(Records drawn from a dataset)

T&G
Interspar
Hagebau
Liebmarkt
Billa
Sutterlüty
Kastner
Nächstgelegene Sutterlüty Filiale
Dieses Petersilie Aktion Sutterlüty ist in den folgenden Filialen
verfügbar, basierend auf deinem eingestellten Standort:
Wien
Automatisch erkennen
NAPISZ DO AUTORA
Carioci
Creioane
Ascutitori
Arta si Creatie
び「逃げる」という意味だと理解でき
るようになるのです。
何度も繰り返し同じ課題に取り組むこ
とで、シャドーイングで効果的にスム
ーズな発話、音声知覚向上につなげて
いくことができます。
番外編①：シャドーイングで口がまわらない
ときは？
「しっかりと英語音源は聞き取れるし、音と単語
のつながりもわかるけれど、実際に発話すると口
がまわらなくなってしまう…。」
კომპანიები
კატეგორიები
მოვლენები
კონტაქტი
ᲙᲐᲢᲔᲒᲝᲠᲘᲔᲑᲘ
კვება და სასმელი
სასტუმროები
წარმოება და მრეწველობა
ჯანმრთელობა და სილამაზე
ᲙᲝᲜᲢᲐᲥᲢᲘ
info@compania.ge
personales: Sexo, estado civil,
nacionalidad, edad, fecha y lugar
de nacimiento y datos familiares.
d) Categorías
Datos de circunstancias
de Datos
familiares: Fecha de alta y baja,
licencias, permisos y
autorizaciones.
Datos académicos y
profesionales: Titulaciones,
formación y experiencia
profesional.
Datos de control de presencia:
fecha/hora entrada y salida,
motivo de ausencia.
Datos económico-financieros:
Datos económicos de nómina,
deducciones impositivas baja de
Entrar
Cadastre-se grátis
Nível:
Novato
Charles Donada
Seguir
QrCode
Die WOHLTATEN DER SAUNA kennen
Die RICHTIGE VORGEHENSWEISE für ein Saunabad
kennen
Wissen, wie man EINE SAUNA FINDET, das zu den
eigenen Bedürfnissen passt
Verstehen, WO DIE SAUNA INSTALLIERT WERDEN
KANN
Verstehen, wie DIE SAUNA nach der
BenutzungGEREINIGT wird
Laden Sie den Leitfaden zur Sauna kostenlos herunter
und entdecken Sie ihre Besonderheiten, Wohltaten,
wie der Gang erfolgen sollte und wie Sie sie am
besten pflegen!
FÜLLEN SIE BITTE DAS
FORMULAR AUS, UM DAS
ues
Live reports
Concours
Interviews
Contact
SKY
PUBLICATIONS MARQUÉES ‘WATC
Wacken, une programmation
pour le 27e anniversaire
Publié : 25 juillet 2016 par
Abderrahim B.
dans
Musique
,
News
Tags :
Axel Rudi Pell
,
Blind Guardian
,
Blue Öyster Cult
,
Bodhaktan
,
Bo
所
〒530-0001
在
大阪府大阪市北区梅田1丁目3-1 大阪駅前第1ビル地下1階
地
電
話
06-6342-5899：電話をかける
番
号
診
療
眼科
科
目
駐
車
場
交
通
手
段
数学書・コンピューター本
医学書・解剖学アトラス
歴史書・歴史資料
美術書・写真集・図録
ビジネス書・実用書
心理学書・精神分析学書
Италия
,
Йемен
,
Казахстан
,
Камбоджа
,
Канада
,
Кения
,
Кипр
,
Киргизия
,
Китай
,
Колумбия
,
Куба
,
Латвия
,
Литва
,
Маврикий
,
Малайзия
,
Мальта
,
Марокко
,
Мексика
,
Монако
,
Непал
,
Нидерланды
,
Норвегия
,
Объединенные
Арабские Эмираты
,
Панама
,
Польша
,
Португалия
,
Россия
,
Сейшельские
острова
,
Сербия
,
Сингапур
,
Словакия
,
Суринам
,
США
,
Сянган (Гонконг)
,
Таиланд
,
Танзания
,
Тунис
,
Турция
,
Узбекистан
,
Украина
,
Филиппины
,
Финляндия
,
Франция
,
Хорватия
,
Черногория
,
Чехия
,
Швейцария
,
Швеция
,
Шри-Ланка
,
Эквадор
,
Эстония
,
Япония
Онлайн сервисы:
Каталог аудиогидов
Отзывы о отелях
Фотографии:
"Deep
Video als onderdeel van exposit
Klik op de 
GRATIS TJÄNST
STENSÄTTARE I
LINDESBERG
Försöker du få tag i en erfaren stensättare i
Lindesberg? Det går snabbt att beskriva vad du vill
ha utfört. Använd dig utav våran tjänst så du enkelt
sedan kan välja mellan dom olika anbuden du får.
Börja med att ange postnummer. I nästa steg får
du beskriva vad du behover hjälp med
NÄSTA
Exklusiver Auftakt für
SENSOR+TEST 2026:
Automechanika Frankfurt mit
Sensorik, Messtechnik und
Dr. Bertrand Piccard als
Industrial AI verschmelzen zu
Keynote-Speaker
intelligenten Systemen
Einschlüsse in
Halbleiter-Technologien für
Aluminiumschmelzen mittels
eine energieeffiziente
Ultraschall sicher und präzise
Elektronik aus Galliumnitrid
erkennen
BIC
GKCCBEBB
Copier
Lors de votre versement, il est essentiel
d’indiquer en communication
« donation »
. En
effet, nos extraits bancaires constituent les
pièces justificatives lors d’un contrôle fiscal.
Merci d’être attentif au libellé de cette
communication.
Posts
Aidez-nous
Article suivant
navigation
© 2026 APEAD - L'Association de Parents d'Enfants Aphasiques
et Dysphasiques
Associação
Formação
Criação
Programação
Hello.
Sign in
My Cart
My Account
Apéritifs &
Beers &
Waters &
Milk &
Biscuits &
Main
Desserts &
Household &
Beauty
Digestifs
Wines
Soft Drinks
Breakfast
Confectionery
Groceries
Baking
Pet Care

What the task requires ->
Exactly as written, please output every entry.

Answer to this exercise ->
T&G
Interspar
Hagebau
Liebmarkt
Billa
Sutterlüty
Kastner
Nächstgelegene Sutterlüty Filiale
Dieses Petersilie Aktion Sutterlüty ist in den folgenden Filialen
verfügbar, basierend auf deinem eingestellten Standort:
Wien
Automatisch erkennen
NAPISZ DO AUTORA
Carioci
Creioane
Ascutitori
Arta si Creatie
び「逃げる」という意味だと理解でき
るようになるのです。
何度も繰り返し同じ課題に取り組むこ
とで、シャドーイングで効果的にスム
ーズな発話、音声知覚向上につなげて
いくことができます。
番外編①：シャドーイングで口がまわらない
ときは？
「しっかりと英語音源は聞き取れるし、音と単語
のつながりもわかるけれど、実際に発話すると口
がまわらなくなってしまう…。」
კომპანიები
კატეგორიები
მოვლენები
კონტაქტი
ᲙᲐᲢᲔᲒᲝᲠᲘᲔᲑᲘ
კვება და სასმელი
სასტუმროები
წარმოება და მრეწველობა
ჯანმრთელობა და სილამაზე
ᲙᲝᲜᲢᲐᲥᲢᲘ
info@compania.ge
personales: Sexo, estado civil,
nacionalidad, edad, fecha y lugar
de nacimiento y datos familiares.
d) Categorías
Datos de circunstancias
de Datos
familiares: Fecha de alta y baja,
licencias, permisos y
autorizaciones.
Datos académicos y
profesionales: Titulaciones,
formación y experiencia
profesional.
Datos de control de presencia:
fecha/hora entrada y salida,
motivo de ausencia.
Datos económico-financieros:
Datos económicos de nómina,
deducciones impositivas baja de
Entrar
Cadastre-se grátis
Nível:
Novato
Charles Donada
Seguir
QrCode
Die WOHLTATEN DER SAUNA kennen
Die RICHTIGE VORGEHENSWEISE für ein Saunabad
kennen
Wissen, wie man EINE SAUNA FINDET, das zu den
eigenen Bedürfnissen passt
Verstehen, WO DIE SAUNA INSTALLIERT WERDEN
KANN
Verstehen, wie DIE SAUNA nach der
BenutzungGEREINIGT wird
Laden Sie den Leitfaden zur Sauna kostenlos herunter
und entdecken Sie ihre Besonderheiten, Wohltaten,
wie der Gang erfolgen sollte und wie Sie sie am
besten pflegen!
FÜLLEN SIE BITTE DAS
FORMULAR AUS, UM DAS
ues
Live reports
Concours
Interviews
Contact
SKY
PUBLICATIONS MARQUÉES ‘WATC
Wacken, une programmation
pour le 27e anniversaire
Publié : 25 juillet 2016 par
Abderrahim B.
dans
Musique
,
News
Tags :
Axel Rudi Pell
,
Blind Guardian
,
Blue Öyster Cult
,
Bodhaktan
,
Bo
所
〒530-0001
在
大阪府大阪市北区梅田1丁目3-1 大阪駅前第1ビル地下1階
地
電
話
06-6342-5899：電話をかける
番
号
診
療
眼科
科
目
駐
車
場
交
通
手
段
数学書・コンピューター本
医学書・解剖学アトラス
歴史書・歴史資料
美術書・写真集・図録
ビジネス書・実用書
心理学書・精神分析学書
Италия
,
Йемен
,
Казахстан
,
Камбоджа
,
Канада
,
Кения
,
Кипр
,
Киргизия
,
Китай
,
Колумбия
,
Куба
,
Латвия
,
Литва
,
Маврикий
,
Малайзия
,
Мальта
,
Марокко
,
Мексика
,
Монако
,
Непал
,
Нидерланды
,
Норвегия
,
Объединенные
Арабские Эмираты
,
Панама
,
Польша
,
Португалия
,
Россия
,
Сейшельские
острова
,
Сербия
,
Сингапур
,
Словакия
,
Суринам
,
США
,
Сянган (Гонконг)
,
Таиланд
,
Танзания
,
Тунис
,
Турция
,
Узбекистан
,
Украина
,
Филиппины
,
Финляндия
,
Франция
,
Хорватия
,
Черногория
,
Чехия
,
Швейцария
,
Швеция
,
Шри-Ланка
,
Эквадор
,
Эстония
,
Япония
Онлайн сервисы:
Каталог аудиогидов
Отзывы о отелях
Фотографии:
"Deep
Video als onderdeel van exposit
Klik op de 
GRATIS TJÄNST
STENSÄTTARE I
LINDESBERG
Försöker du få tag i en erfaren stensättare i
Lindesberg? Det går snabbt att beskriva vad du vill
ha utfört. Använd dig utav våran tjänst så du enkelt
sedan kan välja mellan dom olika anbuden du får.
Börja med att ange postnummer. I nästa steg får
du beskriva vad du behover hjälp med
NÄSTA
Exklusiver Auftakt für
SENSOR+TEST 2026:
Automechanika Frankfurt mit
Sensorik, Messtechnik und
Dr. Bertrand Piccard als
Industrial AI verschmelzen zu
Keynote-Speaker
intelligenten Systemen
Einschlüsse in
Halbleiter-Technologien für
Aluminiumschmelzen mittels
eine energieeffiziente
Ultraschall sicher und präzise
Elektronik aus Galliumnitrid
erkennen
BIC
GKCCBEBB
Copier
Lors de votre versement, il est essentiel
d’indiquer en communication
« donation »
. En
effet, nos extraits bancaires constituent les
pièces justificatives lors d’un contrôle fiscal.
Merci d’être attentif au libellé de cette
communication.
Posts
Aidez-nous
Article suivant
navigation
© 2026 APEAD - L'Association de Parents d'Enfants Aphasiques
et Dysphasiques
Associação
Formação
Criação
Programação
Hello.
Sign in
My Cart
My Account
Apéritifs &
Beers &
Waters &
Milk &
Biscuits &
Main
Desserts &
Household &
Beauty
Digestifs
Wines
Soft Drinks
Breakfast
Confectionery
Groceries
Baking
Pet Care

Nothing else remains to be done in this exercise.